>>>

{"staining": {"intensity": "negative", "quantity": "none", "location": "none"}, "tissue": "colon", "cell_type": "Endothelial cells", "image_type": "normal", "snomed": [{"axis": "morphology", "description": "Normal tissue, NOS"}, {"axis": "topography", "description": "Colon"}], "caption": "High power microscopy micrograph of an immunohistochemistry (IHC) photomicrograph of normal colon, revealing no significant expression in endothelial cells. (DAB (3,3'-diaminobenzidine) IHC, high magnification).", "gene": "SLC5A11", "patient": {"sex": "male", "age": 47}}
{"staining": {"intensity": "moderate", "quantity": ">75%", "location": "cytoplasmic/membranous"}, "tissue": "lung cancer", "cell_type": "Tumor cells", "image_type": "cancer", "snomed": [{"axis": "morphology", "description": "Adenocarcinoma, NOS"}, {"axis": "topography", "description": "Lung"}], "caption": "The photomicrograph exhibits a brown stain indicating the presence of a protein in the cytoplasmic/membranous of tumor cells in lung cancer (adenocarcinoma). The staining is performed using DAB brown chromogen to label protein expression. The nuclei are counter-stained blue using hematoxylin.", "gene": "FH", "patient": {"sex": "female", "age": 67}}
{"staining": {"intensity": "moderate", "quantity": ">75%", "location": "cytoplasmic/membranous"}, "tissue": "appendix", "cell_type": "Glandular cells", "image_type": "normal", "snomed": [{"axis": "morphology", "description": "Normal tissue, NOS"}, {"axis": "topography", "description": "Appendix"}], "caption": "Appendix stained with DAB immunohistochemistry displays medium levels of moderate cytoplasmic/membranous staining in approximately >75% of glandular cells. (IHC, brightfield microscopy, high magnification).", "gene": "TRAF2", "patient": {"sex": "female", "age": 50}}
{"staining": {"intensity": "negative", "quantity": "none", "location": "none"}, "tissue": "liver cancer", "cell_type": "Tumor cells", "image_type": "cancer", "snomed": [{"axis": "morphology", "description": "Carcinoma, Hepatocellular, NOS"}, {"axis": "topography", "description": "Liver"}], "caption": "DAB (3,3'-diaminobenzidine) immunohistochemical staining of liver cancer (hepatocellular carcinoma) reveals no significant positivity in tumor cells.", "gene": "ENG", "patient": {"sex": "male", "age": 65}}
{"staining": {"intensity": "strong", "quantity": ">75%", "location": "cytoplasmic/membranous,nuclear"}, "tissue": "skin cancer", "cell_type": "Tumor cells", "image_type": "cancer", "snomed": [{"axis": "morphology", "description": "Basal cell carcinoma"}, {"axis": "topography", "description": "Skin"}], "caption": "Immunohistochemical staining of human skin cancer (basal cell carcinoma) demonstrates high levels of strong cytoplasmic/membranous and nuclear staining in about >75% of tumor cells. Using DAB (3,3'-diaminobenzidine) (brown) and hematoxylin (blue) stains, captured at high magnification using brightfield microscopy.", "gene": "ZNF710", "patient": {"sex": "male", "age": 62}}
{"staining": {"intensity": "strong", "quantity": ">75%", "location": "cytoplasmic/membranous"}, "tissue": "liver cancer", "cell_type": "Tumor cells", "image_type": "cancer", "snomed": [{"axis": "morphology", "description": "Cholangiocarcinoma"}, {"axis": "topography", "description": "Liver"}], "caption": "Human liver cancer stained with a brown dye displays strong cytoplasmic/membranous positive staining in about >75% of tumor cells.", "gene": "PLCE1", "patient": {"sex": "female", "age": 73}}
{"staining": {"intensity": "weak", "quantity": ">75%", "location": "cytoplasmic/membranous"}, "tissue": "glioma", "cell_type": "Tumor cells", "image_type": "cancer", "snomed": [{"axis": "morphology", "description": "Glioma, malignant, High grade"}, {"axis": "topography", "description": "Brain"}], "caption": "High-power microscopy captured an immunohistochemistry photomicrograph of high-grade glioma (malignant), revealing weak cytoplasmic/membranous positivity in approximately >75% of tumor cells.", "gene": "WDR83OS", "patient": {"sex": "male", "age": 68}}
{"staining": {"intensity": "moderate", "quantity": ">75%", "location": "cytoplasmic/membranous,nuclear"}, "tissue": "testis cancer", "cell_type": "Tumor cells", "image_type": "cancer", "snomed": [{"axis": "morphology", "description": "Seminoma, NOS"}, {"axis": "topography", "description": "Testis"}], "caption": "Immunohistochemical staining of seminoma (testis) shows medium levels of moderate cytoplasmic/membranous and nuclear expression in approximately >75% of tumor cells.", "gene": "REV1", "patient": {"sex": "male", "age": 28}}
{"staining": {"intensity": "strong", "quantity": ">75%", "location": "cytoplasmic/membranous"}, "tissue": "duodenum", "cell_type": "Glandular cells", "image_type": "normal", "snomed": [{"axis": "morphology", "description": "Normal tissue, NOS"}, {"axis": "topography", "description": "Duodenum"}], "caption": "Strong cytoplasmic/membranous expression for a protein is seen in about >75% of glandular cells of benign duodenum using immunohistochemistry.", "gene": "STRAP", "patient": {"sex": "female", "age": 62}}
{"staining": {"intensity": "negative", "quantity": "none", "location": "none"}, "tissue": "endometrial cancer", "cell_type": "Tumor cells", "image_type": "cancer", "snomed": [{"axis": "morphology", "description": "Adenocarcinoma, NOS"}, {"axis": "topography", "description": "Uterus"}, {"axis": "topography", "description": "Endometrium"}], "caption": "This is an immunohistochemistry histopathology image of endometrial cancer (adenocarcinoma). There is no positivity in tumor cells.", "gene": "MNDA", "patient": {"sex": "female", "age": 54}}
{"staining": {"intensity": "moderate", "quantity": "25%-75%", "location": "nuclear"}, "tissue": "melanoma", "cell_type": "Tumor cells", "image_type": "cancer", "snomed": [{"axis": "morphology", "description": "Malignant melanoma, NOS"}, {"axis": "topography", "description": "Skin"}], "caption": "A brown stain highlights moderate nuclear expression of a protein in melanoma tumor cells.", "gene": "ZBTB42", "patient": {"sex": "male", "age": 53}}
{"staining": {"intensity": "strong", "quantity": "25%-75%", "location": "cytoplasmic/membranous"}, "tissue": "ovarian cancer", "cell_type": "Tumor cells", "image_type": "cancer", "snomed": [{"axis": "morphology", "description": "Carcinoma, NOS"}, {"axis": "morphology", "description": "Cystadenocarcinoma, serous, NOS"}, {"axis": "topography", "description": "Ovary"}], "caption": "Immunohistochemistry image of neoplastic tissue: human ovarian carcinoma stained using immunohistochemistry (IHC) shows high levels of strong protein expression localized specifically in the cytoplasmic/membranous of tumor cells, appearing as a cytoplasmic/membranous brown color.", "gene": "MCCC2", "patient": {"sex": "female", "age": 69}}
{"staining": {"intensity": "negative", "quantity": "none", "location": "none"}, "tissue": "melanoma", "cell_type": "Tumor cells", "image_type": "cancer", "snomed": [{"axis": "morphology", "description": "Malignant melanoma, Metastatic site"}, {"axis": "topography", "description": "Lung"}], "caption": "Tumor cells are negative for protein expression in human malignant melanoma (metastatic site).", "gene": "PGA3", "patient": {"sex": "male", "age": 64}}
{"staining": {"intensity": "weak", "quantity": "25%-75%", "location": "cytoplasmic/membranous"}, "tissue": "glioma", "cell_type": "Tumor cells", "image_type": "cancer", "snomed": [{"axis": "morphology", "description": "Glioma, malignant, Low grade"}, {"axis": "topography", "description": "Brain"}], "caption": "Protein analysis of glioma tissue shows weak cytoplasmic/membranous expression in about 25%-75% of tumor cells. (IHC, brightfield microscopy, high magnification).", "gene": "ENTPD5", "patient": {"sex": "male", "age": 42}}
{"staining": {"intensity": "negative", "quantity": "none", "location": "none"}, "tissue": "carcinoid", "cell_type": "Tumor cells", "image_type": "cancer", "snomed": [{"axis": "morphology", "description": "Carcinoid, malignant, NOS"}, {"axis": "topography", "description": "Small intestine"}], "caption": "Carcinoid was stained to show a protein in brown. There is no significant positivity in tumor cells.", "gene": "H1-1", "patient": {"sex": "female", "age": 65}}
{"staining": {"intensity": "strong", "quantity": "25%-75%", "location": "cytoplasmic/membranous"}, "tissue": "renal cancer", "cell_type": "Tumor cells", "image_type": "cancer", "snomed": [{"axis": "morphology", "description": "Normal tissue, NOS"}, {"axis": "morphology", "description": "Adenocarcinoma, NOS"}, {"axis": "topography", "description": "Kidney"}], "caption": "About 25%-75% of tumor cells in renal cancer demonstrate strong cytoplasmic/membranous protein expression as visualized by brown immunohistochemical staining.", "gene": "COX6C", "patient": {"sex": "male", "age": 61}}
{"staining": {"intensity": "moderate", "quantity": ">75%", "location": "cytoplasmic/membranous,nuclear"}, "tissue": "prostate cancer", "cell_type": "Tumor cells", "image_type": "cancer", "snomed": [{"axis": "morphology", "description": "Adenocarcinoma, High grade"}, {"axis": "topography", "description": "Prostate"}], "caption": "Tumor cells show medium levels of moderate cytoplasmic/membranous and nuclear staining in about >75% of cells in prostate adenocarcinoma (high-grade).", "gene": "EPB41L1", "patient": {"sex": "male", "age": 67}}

<<<

WHAT IS REQUIRED: Show the lines of the listing above with "power".

WRITTEN RESPONSE:
{"staining": {"intensity": "negative", "quantity": "none", "location": "none"}, "tissue": "colon", "cell_type": "Endothelial cells", "image_type": "normal", "snomed": [{"axis": "morphology", "description": "Normal tissue, NOS"}, {"axis": "topography", "description": "Colon"}], "caption": "High power microscopy micrograph of an immunohistochemistry (IHC) photomicrograph of normal colon, revealing no significant expression in endothelial cells. (DAB (3,3'-diaminobenzidine) IHC, high magnification).", "gene": "SLC5A11", "patient": {"sex": "male", "age": 47}}
{"staining": {"intensity": "weak", "quantity": ">75%", "location": "cytoplasmic/membranous"}, "tissue": "glioma", "cell_type": "Tumor cells", "image_type": "cancer", "snomed": [{"axis": "morphology", "description": "Glioma, malignant, High grade"}, {"axis": "topography", "description": "Brain"}], "caption": "High-power microscopy captured an immunohistochemistry photomicrograph of high-grade glioma (malignant), revealing weak cytoplasmic/membranous positivity in approximately >75% of tumor cells.", "gene": "WDR83OS", "patient": {"sex": "male", "age": 68}}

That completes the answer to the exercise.